ABOUT THIS EXERCISE: Copy out each line of the material below that holds the string "offering".

DATA RECORDS:
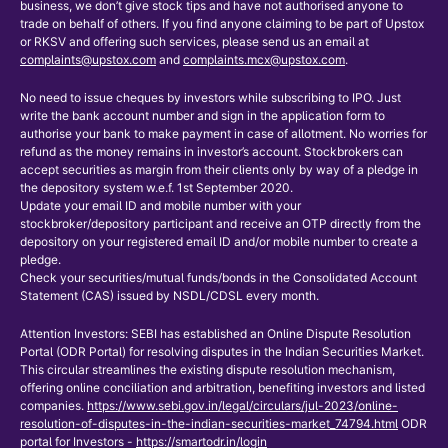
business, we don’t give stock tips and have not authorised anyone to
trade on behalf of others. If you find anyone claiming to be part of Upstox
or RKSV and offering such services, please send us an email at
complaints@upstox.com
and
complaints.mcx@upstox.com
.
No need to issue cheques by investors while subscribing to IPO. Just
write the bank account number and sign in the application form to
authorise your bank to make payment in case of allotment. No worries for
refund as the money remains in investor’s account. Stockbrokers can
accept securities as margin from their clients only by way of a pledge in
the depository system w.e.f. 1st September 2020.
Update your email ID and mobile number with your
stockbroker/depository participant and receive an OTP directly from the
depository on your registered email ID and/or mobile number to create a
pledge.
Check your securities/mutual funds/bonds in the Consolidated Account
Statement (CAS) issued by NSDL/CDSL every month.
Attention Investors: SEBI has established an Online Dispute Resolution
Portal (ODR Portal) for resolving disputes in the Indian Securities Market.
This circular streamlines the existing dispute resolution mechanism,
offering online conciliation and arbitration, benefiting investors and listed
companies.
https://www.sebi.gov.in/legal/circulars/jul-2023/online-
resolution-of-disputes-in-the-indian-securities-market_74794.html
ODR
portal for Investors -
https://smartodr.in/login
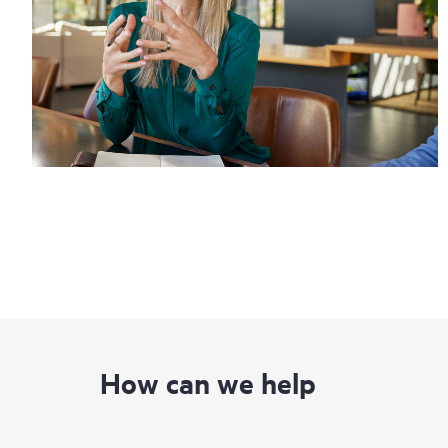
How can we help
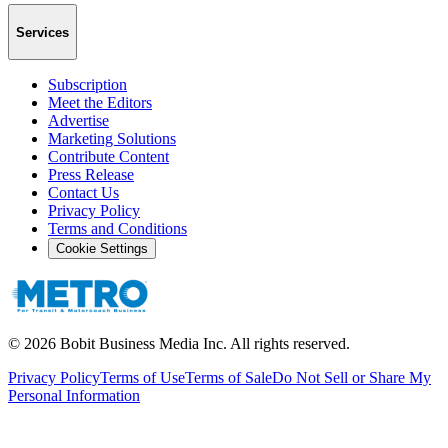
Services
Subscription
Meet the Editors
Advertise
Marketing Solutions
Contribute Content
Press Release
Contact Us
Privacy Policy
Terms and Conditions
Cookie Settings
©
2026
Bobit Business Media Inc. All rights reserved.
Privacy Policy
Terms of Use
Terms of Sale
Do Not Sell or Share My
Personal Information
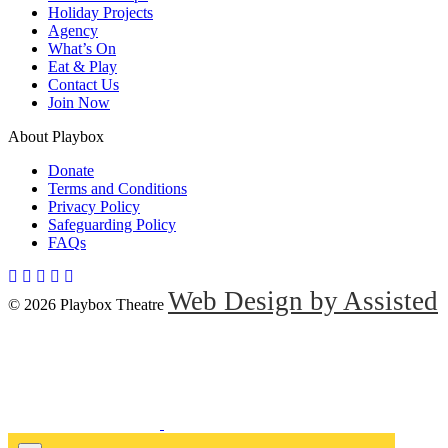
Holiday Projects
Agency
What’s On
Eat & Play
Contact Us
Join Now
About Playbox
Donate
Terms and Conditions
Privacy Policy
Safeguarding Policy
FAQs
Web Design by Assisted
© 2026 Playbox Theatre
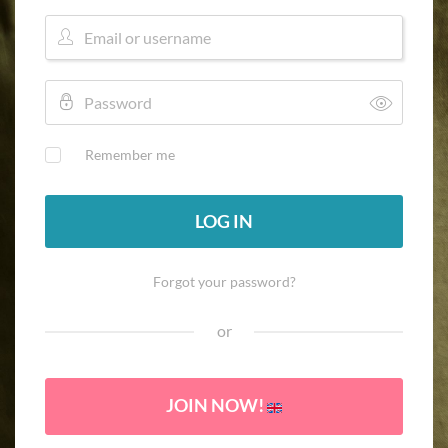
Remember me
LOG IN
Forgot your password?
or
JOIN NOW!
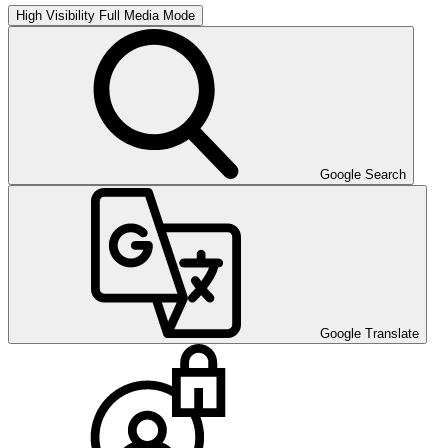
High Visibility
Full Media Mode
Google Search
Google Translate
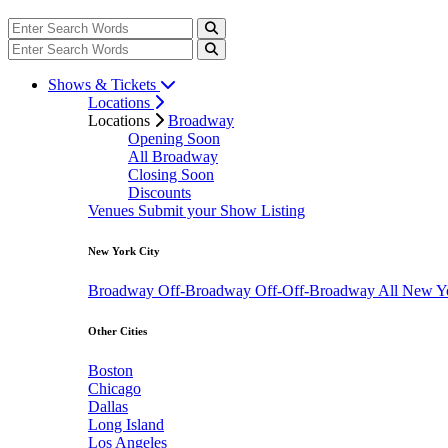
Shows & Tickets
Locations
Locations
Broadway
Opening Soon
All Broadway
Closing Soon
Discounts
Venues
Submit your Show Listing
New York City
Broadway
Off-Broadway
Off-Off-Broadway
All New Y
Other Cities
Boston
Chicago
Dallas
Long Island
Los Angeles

TASK RESPONSE:
or RKSV and offering such services, please send us an email at
offering online conciliation and arbitration, benefiting investors and listed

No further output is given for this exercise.